Bon ! — Il lui faut deux sous de plus pour boire ! — Ou bien il y a une pièce de douze sous du temps de Louis XIV, qui ne passera pas. — Ou bien, il y a une livre et quelques sous, que Monsieur redoit de la dernière poste, et que Monsieur a oublié. — On ne sauroit disputer en dormant, et cette altercation vous réveille. — Cependant, on peut encore retrouver son sommeil ; la partie animale peut peser sur la partie intellectuelle, et il y a moyen de revenir de cette secousse. —

— Mais quoi encore ? — Ciel ! vous n’avez payé que pour une poste, tandis qu’il y a poste et demie ! Cela vous oblige à sortir votre livre de poste, — et l’impression en est si petite, qu’il faut bien ouvrir les yeux, que vous le vouliez ou non. Alors monsieur le curé vous offre une prise de tabac, — un pauvre soldat vous montre sa jambe estropiée, — un P. Laurent vous présente sa bourse, et vous expose la misère de son couvent. — Ou bien la prêtresse de la citerne veut arroser vos roues ; — elles n’en ont que faire, — mais elle jette l’eau sur les roues de derrière, et jure sur sa prêtrise que le feu alloit y prendre. — Un pauvre homme qui a tous ces points à discuter et à considérer dans son esprit, réveille malgré lui toutes ses facultés intellectuelles, — et qu’il retrouve ensuite son sommeil, s’il le peut !
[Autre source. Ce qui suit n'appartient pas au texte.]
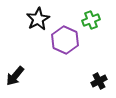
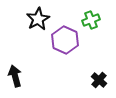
black arrow: rotated 125 degrees clockwise
black cross: moved 1 px up; rotated 21 degrees counterclockwise
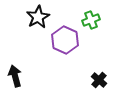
black star: moved 2 px up
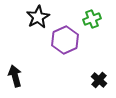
green cross: moved 1 px right, 1 px up
purple hexagon: rotated 12 degrees clockwise
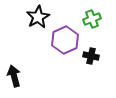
black arrow: moved 1 px left
black cross: moved 8 px left, 24 px up; rotated 28 degrees counterclockwise
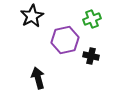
black star: moved 6 px left, 1 px up
purple hexagon: rotated 12 degrees clockwise
black arrow: moved 24 px right, 2 px down
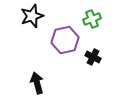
black star: rotated 10 degrees clockwise
black cross: moved 2 px right, 1 px down; rotated 14 degrees clockwise
black arrow: moved 1 px left, 5 px down
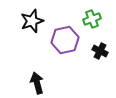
black star: moved 5 px down
black cross: moved 7 px right, 6 px up
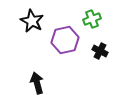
black star: rotated 25 degrees counterclockwise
Sans un accident de cette espèce qui m’arriva, je passois tout de bout à Chantilly sans voir les écuries. —

Mais le postillon, affirmant d’abord, et osant ensuite me soutenir en face, que la pièce de deux sous n’étoit pas bien marquée, — j’ouvris les yeux pour m’en assurer : — et voyant la marque aussi clairement que son nez, je sautai de ma chaise tout en colère, et je visitai Chantilly malgré moi.
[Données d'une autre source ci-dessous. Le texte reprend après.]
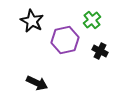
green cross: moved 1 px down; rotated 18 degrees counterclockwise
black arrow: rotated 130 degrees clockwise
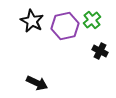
purple hexagon: moved 14 px up
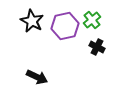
black cross: moved 3 px left, 4 px up
black arrow: moved 6 px up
Je n’avois plus que trois postes et demie à faire. Mais je suis convaincu que le meilleur principe en voyageant, c’est de faire diligence. Or, un homme de cette humeur trouve peu d’objets sur sa route dignes de le détourner, et il ne s’arrête guère. — C’est ce qui fit que je passai tout au travers de Saint-Denis, sans retourner seulement la tête du côté de l’abbaye. — Tous les diamans que l’on y montre sont faux. Ce trésor si vanté n’est rempli que d’oripeaux ridicules : et je ne donnerois pas trois sous de tout ce qu’il renferme, si ce n’est de la lanterne de Judas. — Encore est-ce, parce qu’il fait nuit, et qu’elle pourroit m’éclairer en entrant à Paris.